## Extrait fourni
Dans les consultations, les mots sont au cœur du travail psychanalytique. Mais que se passe-t-il lorsque le corps semble parler à la place du patient ? Douleurs inexpliquées, tensions chroniques, troubles somatiques... Autant de manifestations qui semblent dire quelque chose là où le langage échoue.

Et si le corps était le théâtre d’une mémoire inconsciente ? Cet article explore le concept de « mémoire du corps » à la lumière de la psychanalyse, entre trauma, symbolisation et somatisation.


Freud, dès les débuts de la psychanalyse, s’intéresse au lien entre les symptômes corporels et les conflits psychiques. Dans ses premiers travaux sur l’hystérie avec Breuer, il observe que certains symptômes physiques, apparemment dénués de cause médicale, peuvent être soulagés en retrouvant le souvenir traumatique enfoui.

« Là où le souvenir a été refoulé, le corps prend la parole »

## Données fournies
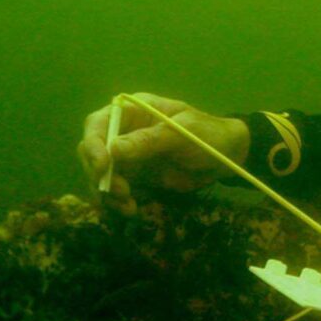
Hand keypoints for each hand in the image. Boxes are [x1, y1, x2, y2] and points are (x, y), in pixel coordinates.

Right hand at [77, 93, 249, 207]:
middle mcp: (124, 131)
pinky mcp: (135, 175)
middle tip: (120, 192)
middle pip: (92, 151)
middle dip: (99, 174)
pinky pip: (115, 189)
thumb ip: (150, 140)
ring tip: (127, 206)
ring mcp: (128, 155)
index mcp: (134, 110)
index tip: (103, 166)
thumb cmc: (209, 134)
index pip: (98, 123)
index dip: (94, 144)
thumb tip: (114, 149)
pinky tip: (131, 209)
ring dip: (107, 192)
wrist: (228, 157)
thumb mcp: (183, 133)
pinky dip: (117, 201)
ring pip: (100, 173)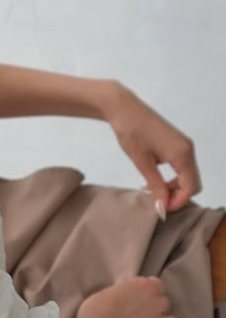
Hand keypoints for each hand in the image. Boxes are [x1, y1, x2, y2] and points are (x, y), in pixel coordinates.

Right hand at [70, 276, 178, 317]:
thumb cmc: (95, 310)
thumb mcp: (106, 293)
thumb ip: (122, 293)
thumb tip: (124, 298)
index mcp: (144, 287)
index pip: (156, 284)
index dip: (148, 290)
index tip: (139, 295)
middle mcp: (157, 303)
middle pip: (164, 303)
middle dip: (155, 307)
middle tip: (140, 313)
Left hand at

## Consignes
1. Recopiez fidèlement le passage de l'extrait sur la mémoire du corps qui commence aux mots « Et si le corps » et s'arrête après « souvenir traumatique enfoui. ».
2. Résumez en deux phrases l'extrait sur la mémoire du corps.

## Résultats ordonnés
1.
Et si le corps était le théâtre d’une mémoire inconsciente ? Cet article explore le concept de « mémoire du corps » à la lumière de la psychanalyse, entre trauma, symbolisation et somatisation.


Freud, dès les débuts de la psychanalyse, s’intéresse au lien entre les symptômes corporels et les conflits psychiques. Dans ses premiers travaux sur l’hystérie avec Breuer, il observe que certains symptômes physiques, apparemment dénués de cause médicale, peuvent être soulagés en retrouvant le souvenir traumatique enfoui.

2. Le texte présente des douleurs inexpliquées, des tensions chroniques et des troubles somatiques comme des manifestations par lesquelles le corps semble dire ce que le langage ne parvient pas à exprimer, et il annonce une exploration de la « mémoire du corps » à la lumière de la psychanalyse. Il rappelle que Freud, dans ses premiers travaux sur l'hystérie avec Breuer, a observé que certains symptômes physiques sans cause médicale apparente pouvaient être soulagés en retrouvant le souvenir traumatique enfoui.